There are a number of factors that are affecting the cable TV industry, and most of them are relatively new. Some of these include:

  • Over-the-top video where programming is available on the web instead of by a traditional cable TV subscription.
  • Cord-cutting. Neilson has estimated that there are now 5 million homes in the US that don’t watch any form of TV and that this number grew by 1 million last year.
  • Cord-nevers. These are young households who get their entertainment from cell phones, pads and other methods and who do not sign-up for traditional cable TV packages when they start a new household.
  • Rate fatigue. The ever climbing cable bills that are pricing cable service out of the range of many households. This leads some customers to leave cable but others to downgrade to smaller packages.
  • Ever increasing programming costs. To a significant degree the cable TV rate increases are being driving by the programmers who charge more each year to cable operators for carrying their content.
  • Tons of companies competing for cable’s customers like NetFlix, Hulu, Amazon Prime and many others. And to some degrees the broadcast networks are helping them by making programming available on the web soon after it is aired live.
  • Companies like Aereo making it easier for customers to watch TV on any device.
  • Really simple devices like Roku, Apple TV, Playstation and many others making it easier for the non-technical household to get alternate programming onto the TV.
  • Unique programming being created just for the web. NetFlix and others are now developing programming directly for the web. There is also a movement to pick up popular shows that get cancelled and to continue them on the web.
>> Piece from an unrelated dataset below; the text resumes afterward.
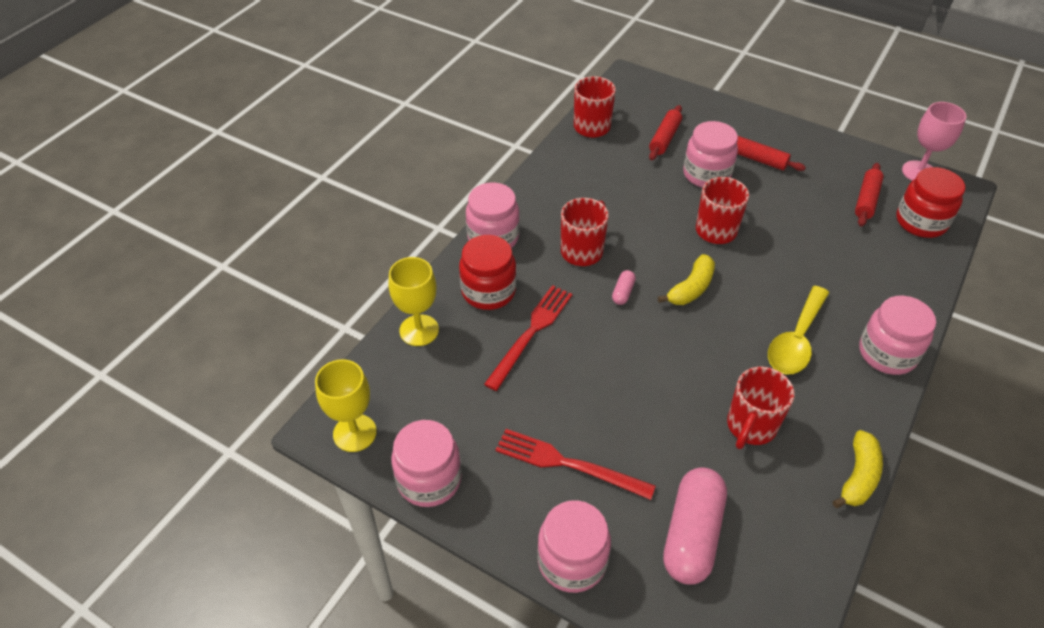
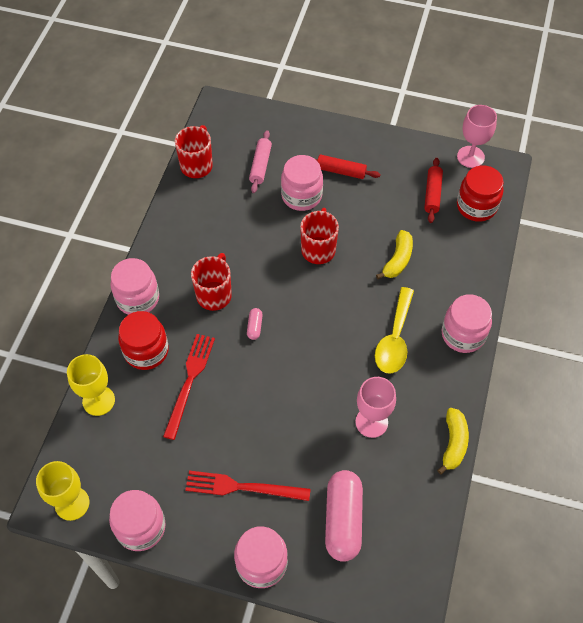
camera: 15 degrees left, 10 degrees up
(664, 138) = (260, 165): red rolling pin -> pink rolling pin
(691, 288) = (307, 310): yellow banana -> yellow banana (397, 260)
(750, 427) = (371, 422): red mug -> pink goblet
There are a few experts that believe that the cable industry will be able to hold its own, even with all of these trends going on. But there are a lot more experts who are positive that the industry will decline, but the predictions of how fast vary from a slow decline like telephone service up to predictions of a fiery crash like what happened to CD stores due to iTunes. And there is ample evidence that the decline has begun. I saw a statistic that said that in 2012 the cable industry as a whole added a net of 50,000 new customers, wherein past years that would have been millions. And there is evidence that every one of the above trends is hurting the industry.

And there is more disruption to come. Wireless connections have gotten faster making it easier to watch TV while on the go. John McCain just introduced a bill that would promote (but not guarantee) a la carte programming. Comcast just increased their cable modem speeds nationwide. It just becomes easier and easier for a household to elect something other than the traditional cable TV packages.

Like many I certainly foresee an industry that is going to lose customers at a faster and faster pace over time. But I just don’t know if all of these little factors can somehow produce a tipping point for the whole industry. With that said, I believe that the effect of these changes will differ by market and I expect that there will be companies and markets that reach a tipping point long before the whole industry does.